The variance decomposition analysis employed in this study to determine the percentage of change in each of the explanatory variables that are attributable to variation of all variables in the study's model. The results of variance decomposition estimated of all explanatory research variables, and inflation rate in Jordanian economy was mentioned in **Table 5**, with a ten-quarter forecast horizon, and it explains how much of an inflation in Jordanian economy predicated error variance is described by the innovation from each of money supply, Y_GAP, oil price, credit, and interest rate. As shown in **Table 5** the results reveal that the inflation rate in Jordanian is explained as follows the oil price (POIL) explained of (59%), interest rate (IR) explained of (0.678%), money supply (MS) explained of (1.258%), Y_GAP explained (0.513%), credit explained of (1.826%), and (36%) is described by its innovation at period −10. Thus, among the major shocks to the inflation rate in Jordanian economy is mainly from oil price, this result confirming the IRS results and empirical finding of the current study. The remaining periods of **Table 5** it can be interpreted likewise.

**Table 5:** Variance Decomposition of the shocks.

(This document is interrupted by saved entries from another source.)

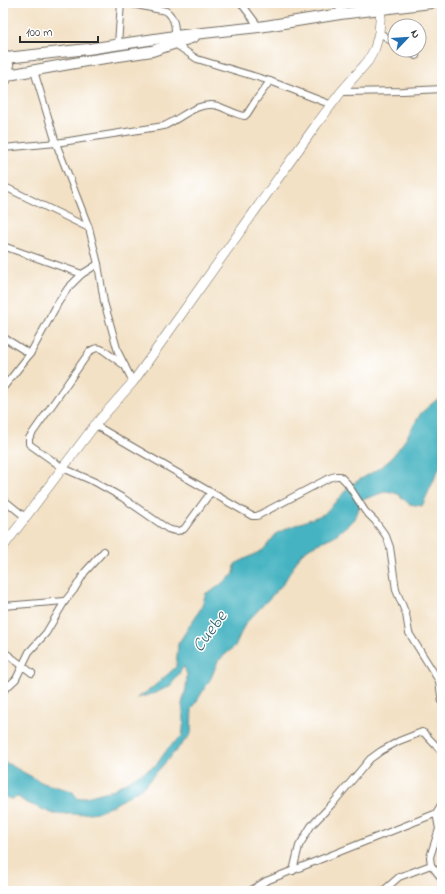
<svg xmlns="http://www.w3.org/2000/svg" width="445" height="894" font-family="'Indie Flower',sans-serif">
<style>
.water{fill:#45b3c1;stroke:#386f76}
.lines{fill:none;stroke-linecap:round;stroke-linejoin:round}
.minor-casing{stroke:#716b61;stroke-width:8}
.secondary-casing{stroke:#716b61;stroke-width:10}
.primary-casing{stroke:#716b61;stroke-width:12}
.minor{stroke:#fff;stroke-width:6}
.secondary{stroke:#fff;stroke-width:9}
.primary{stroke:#fff;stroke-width:10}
.labels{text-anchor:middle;stroke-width:3;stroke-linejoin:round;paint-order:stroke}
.water-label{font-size:18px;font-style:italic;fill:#356167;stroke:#fff}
</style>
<rect width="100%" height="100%" fill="#fff"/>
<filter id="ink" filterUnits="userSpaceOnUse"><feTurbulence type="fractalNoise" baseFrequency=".025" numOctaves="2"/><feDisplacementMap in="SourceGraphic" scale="8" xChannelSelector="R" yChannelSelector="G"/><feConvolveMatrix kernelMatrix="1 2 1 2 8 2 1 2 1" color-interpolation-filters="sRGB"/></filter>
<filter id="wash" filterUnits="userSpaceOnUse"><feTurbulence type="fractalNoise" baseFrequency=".012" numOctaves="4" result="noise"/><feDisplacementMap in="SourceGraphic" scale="16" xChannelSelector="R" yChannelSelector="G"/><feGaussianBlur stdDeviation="0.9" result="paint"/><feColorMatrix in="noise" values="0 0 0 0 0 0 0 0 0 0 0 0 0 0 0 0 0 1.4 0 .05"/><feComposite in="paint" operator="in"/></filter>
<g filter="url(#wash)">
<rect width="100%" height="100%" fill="#f3e1c5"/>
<!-- water -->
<path class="water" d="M442 399V462L422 506 409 504 398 494 387 491 362 500 355 519 334 536 311 547 301 554 283 584 245 624 235 646 218 661 211 678 192 709 191 734 144 786 114 805 99 812 79 814H54L25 802 18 797 11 799 3 796V761L43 783 72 791 78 799 112 790 156 765 169 747 182 736 184 720 182 704 186 688 187 675 184 666 171 685 156 693 137 698 151 689 176 667 178 644 201 608 206 593 212 591 234 574 235 564 263 550 277 533 290 527 324 514 342 495 349 486 373 472 389 461 403 443 421 413 435 401Z"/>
</g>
<g filter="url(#ink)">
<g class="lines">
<defs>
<g id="minor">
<path d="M127 3 166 11C177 19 175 32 175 44L197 59 270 81 332 105"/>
<path d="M241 3 259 27"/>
<path d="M340 3V14"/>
<path d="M366 3 367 11"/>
<path d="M379 32 395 44"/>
<path d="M118 44 121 3"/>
<path d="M406 50 416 56"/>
<path d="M34 71 56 143 89 228"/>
<path d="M341 92 403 91 442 89"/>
<path d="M3 148 56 143 164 126C182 118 197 101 218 106 227 109 236 115 245 116L247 114 256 100 270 81"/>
<path d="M3 186 89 228 98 264 104 302 110 323 118 352 133 382"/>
<path d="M3 246 82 274"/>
<path d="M3 337 30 354"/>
<path d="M125 366 103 350C98 347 95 348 90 351L29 438V444L63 468 95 482 123 498 168 529C173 531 179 532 184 529L211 492"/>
<path d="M3 388 30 354 58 303 68 288 82 274 98 264"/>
<path d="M95 425 252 516H257L329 478 336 476H340L347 483 365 511 375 521 386 536 390 547 396 590 406 614 409 633 439 681 442 703"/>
<path d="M3 499 25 517"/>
<path d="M3 606 65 601"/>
<path d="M3 651 32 673"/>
<path d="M3 691 16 679 29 652 46 633 65 601 74 590 85 572 104 551"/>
<path d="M442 803 436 813 439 829 430 857 431 865 442 879"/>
<path d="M293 871 299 846 311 826 334 802 370 759 381 751 399 741 422 732 424 733 440 750"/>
<path d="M250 891 266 881 442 811"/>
<path d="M383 891 399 877 431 865"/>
</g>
<path id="secondary" d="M3 547 95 425 133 382 316 125 341 92 368 61 375 48 379 32 381 10"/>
<g id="primary">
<path d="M6 58 88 49 175 36 259 27 340 14 431 3"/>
<path d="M8 75 86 61 152 51 194 37"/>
<path d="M3 83C11 74 10 63 3 54"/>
</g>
</defs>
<!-- minor casing -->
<use href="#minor" class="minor-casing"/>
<!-- secondary casing -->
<use href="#secondary" class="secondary-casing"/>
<!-- primary casing -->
<use href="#primary" class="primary-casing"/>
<!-- minor -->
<use href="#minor" class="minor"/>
<!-- secondary -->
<use href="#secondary" class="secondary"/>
<!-- primary -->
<use href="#primary" class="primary"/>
</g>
</g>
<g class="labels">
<!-- water labels -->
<g class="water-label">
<text transform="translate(209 631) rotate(-54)" y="6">Cuebe</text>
</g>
</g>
<!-- margin -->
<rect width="445" height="894" fill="none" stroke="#fff" stroke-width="16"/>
<!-- north arrow -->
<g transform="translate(407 38) rotate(65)"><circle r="19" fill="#ffffff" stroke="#aaaaaa"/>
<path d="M0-3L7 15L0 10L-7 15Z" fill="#1f6fb2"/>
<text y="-6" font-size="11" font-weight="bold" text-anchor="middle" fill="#2b2b2b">N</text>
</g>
<!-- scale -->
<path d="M20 36v6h78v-6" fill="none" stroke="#2b2b2b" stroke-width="2"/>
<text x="26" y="36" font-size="12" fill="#2b2b2b" stroke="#ffffff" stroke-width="3" paint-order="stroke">100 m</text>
</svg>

Period | S.E. | Inf | IR | POIL | M2 | Y_GAP | CCF |
---|---|---|---|---|---|---|---|

1 | 0.993 | 100.000 | 0.000 | 0.000 | 0.000 | 0.000 | 0.000 |

2 | 1.734 | 82.422 | 0.385 | 16.982 | 0.000 | 0.097 | 0.113 |

3 | 2.354 | 66.666 | 0.262 | 32.647 | 0.107 | 0.134 | 0.183 |

4 | 2.838 | 56.536 | 0.217 | 42.568 | 0.258 | 0.125 | 0.296 |

5 | 3.222 | 50.040 | 0.214 | 48.728 | 0.389 | 0.138 | 0.490 |

6 | 3.541 | 45.499 | 0.239 | 52.792 | 0.527 | 0.191 | 0.753 |

7 | 3.812 | 42.125 | 0.289 | 55.582 | 0.683 | 0.271 | 1.050 |

8 | 4.042 | 39.603 | 0.371 | 57.472 | 0.858 | 0.355 | 1.341 |

9 | 4.233 | 37.743 | 0.497 | 58.673 | 1.049 | 0.434 | 1.603 |

10 | 4.392 | 36.393 | 0.678 | 59.333 | 1.258 | 0.513 | 1.826 |

The purpose of the present study was to capture the determinants of inflation in Jordan. FMOLS approach, impulse response functions, and variance decomposition analysis were employed by using quarterly data over the period 2000:1 to 2017:4. Considering inflation rate as a dependent variable and money supply, credit, output gap, interest rate and oil price as explanatory variables, empirical finding of the current study highlight that the oil price play crucial role in determining the inflation rate in Jordan. Further, Money supply and credit positively affect the inflation, however such effect was only about (3.5%) of the variation in the inflation in Jordanian economy. On the other hand, the output gap and interest rate have a negative effect on inflation in Jordanian economy. The most interesting result to emerge is that the inflation rate in Jordanian economy is considered as a supply side, in which the oil price explained a round of (59%) of the variation of inflation in Jordanian economy. It can be suggested, therefore, that inflation in Jordan is not a monetary phenomenon.